La Ciudad de México se vio obligada a tomar una decisión desgarradora. Por un lado, el nivel de contagios, de hospitalizaciones y de fallecimientos se acercó peligrosamente a los picos de abril o mayo, tal vez incluso rebasándolos. Había que hacer algo. Por el otro, cerrar todo de nuevo (semáforo rojo), en esta temporada, será devastador para la economía del Valle de México. La primera vez que se cerró todo, la gente pudo recurrir a ahorros, vender algo, cancelar proyectos. Esta vez, no.

El riesgo no es menor. El Fondo Monetario Internacional ha estudiado casos de disrupciones provocadas por pandemias en 133 países entre 2001 y 2018. Encontró que suelen producirse brotes de inestabilidad social catorce meses después del inicio de la enfermedad, y entre más desigual es cada sociedad, mayor la inestabilidad.

La solución a esta alternativa del diablo, sin embargo, parecería obvia, a la luz de la experiencia de otros países. Lo lógico estribaría en cerrar la economía otra vez, hasta que los números desciendan o las vacunas lleguen (quizás las traigan los médicos cubanos de Navidad), e invertir una gran cantidad de dinero en apoyo a las personas, a través de mecanismos ya utilizados en otros países. Uno puede ser la entrega de un cheque grande a cada mexicano adulto, como en Estados Unidos. Otro reside en mantener el salario de los empleados, obreros, etc, mediante un subsidio gubernamental, a la europea. Otro más consiste en el esquema brasileño: un ingreso básico masivo para la gente de menores ingresos, de duración limitada, de monto reducido pero significativo, y que no reviente las finanzas públicas (hasta donde sea posible).

La revista The Economist explica con gran detalle esta semana el esquema de Brasil. El Congreso brasileño, junto con el gobierno de ultraderecha de Bolsonaro, pusieron en práctica un programa llamado auxílio emergencial para 68 millones de personas, casi la tercera parte de la población. Se le entregaron 600 reais (110 dólares) mensuales a esa población durante 6 meses; luego la suma se redujo a la mitad, pero se extendió la entrega hasta final de año. Junto con otros gastos especiales, el apoyo fiscal de Brasil alcanzó ocho puntos del PIB, entre los más altos del G-20, y el doble de la mayoría de las economías emergentes.
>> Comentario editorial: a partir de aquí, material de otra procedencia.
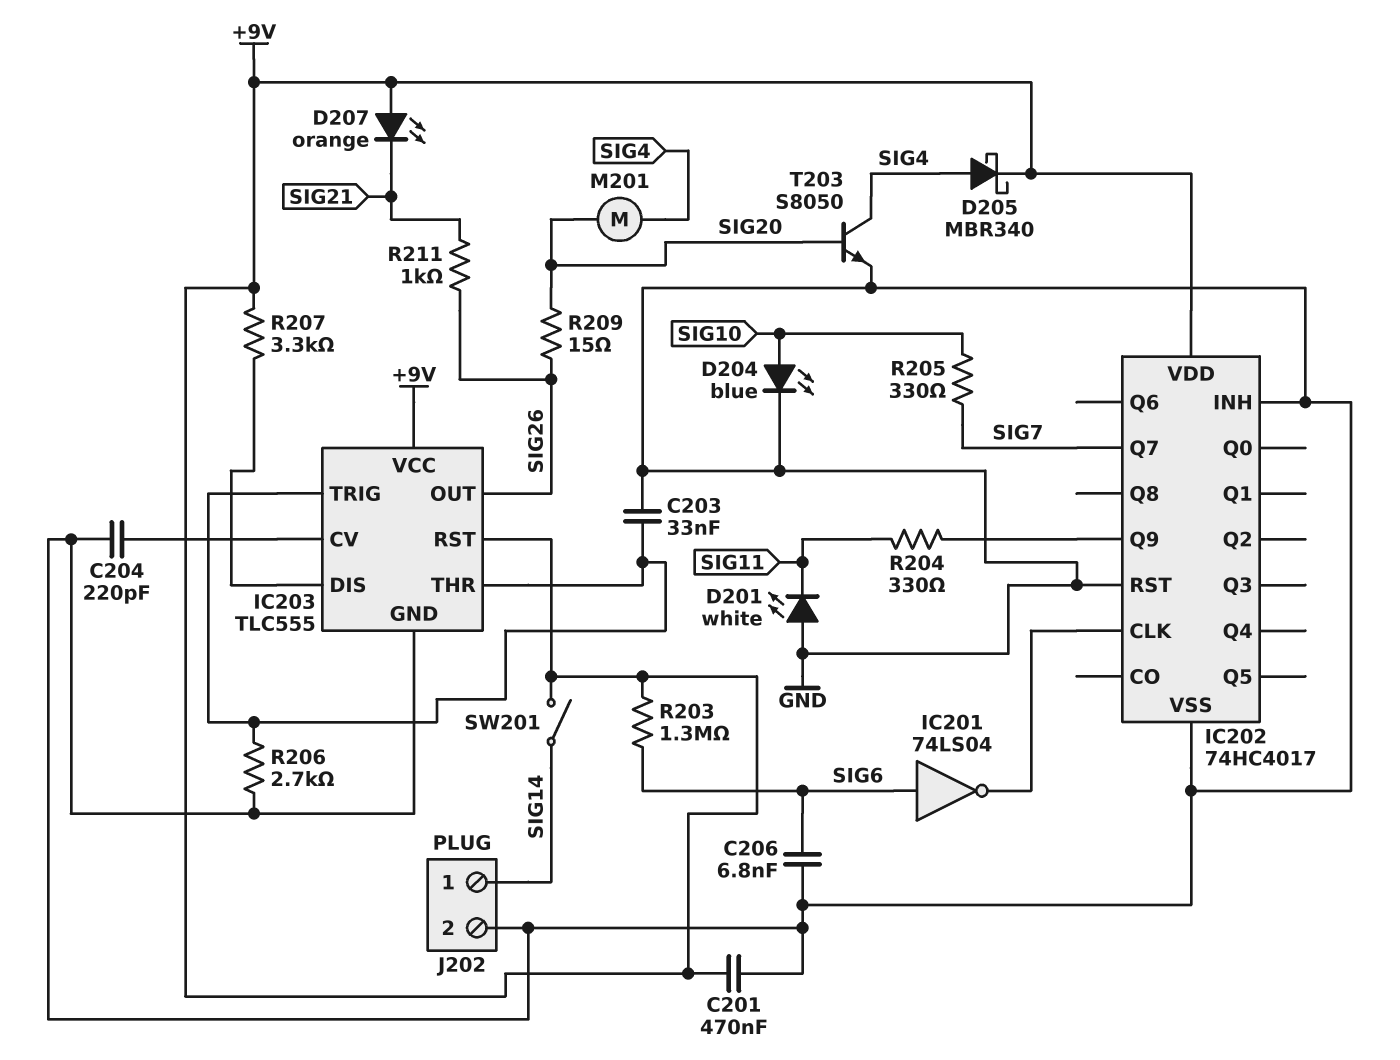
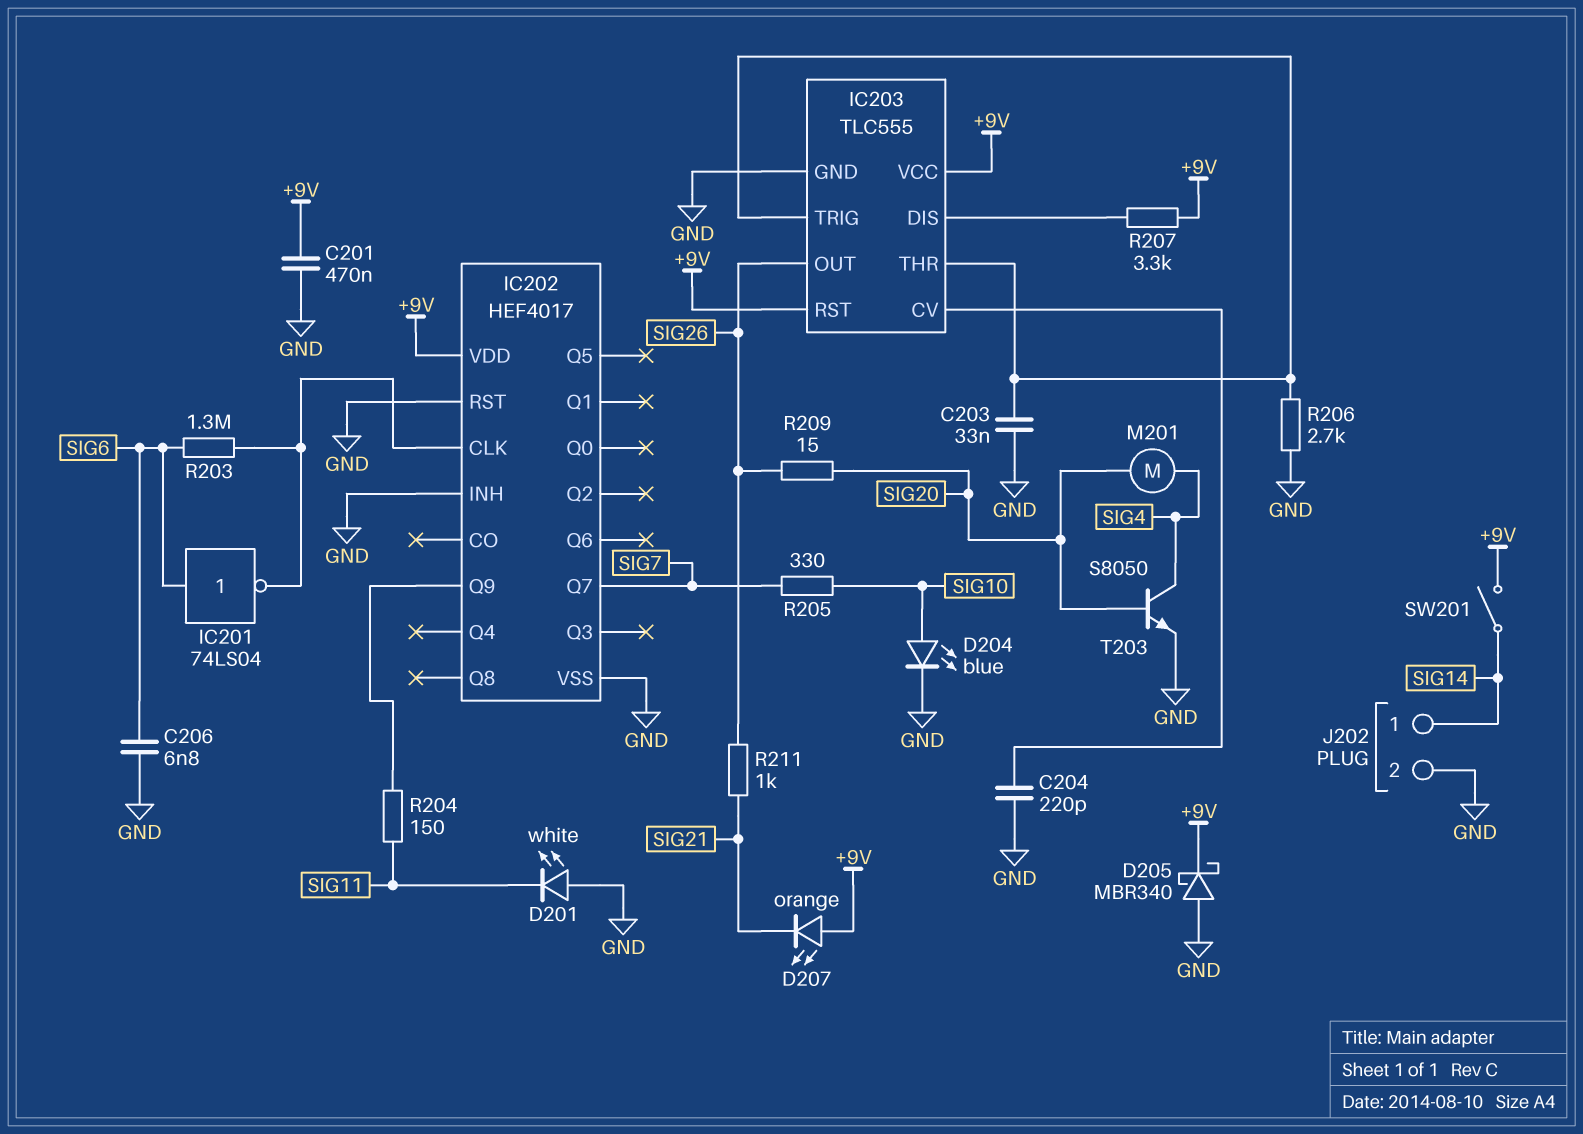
D205: schottky MBR340 (A SIG4, K +9V) -> schottky MBR340 (A GND, K +9V)
IC202: 74HC4017 -> HEF4017
R203: 1.3M (+9V, SIG6) -> 1.3M (IC202/CLK, SIG6)
R204: 330 (IC202/Q9, SIG11) -> 150 (IC202/Q9, SIG11)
La pobreza extrema disminuyó en Brasil estos meses, y el mecanismo impidió la caída en la pobreza de quince millones de personas. El coeficiente Gini, que mide la desigualdad, mejoró, bajando de 0.55 a 0.49, un cambio importante. La contracción económica para todo el año será de menos de 5%, la mitad de la caída mexicana.

El problema es que al concluir el esquema el 31 de diciembre, el gobierno no tiene más que tres soluciones, según The Economist. O bien reduce los apoyos a los niveles de antes de la pandemia, en una situación aún de desempleo y de caída dramática del ingreso. Esto podría provocar varios tipos de inestabilidad. O bien rompe el techo constitucional de gasto público, incluso si reduce los estipendios paulatinamente, incurriendo en el riesgo de incrementar el déficit, la deuda pública y de sufrir en su calificación crediticia. O bien pone en práctica una serie de reformas fiscales, reduciendo el gasto en otros rubros, algo difícil en plena recesión. Puede haber también una combinación de las tres opciones.

El hecho es que un gobierno de derecha aplicó un programa de desembolso verdadero a la gente, y le salió bien. Enfrenta las consecuencias de su éxito. En México hoy enfrentamos las de nuestro fracaso. Cerrar la economía del Valle de México (y quien sabe de cuántos estados más) sin un programa fiscal robusto de apoyo a la gente y a las pequeñas empresas, es criminal. Teniendo acceso incondicional a las líneas de crédito gigantescas del FMI, es aberrante.  Para cualquier gobierno, y sobre todo para uno que se presume de izquierda.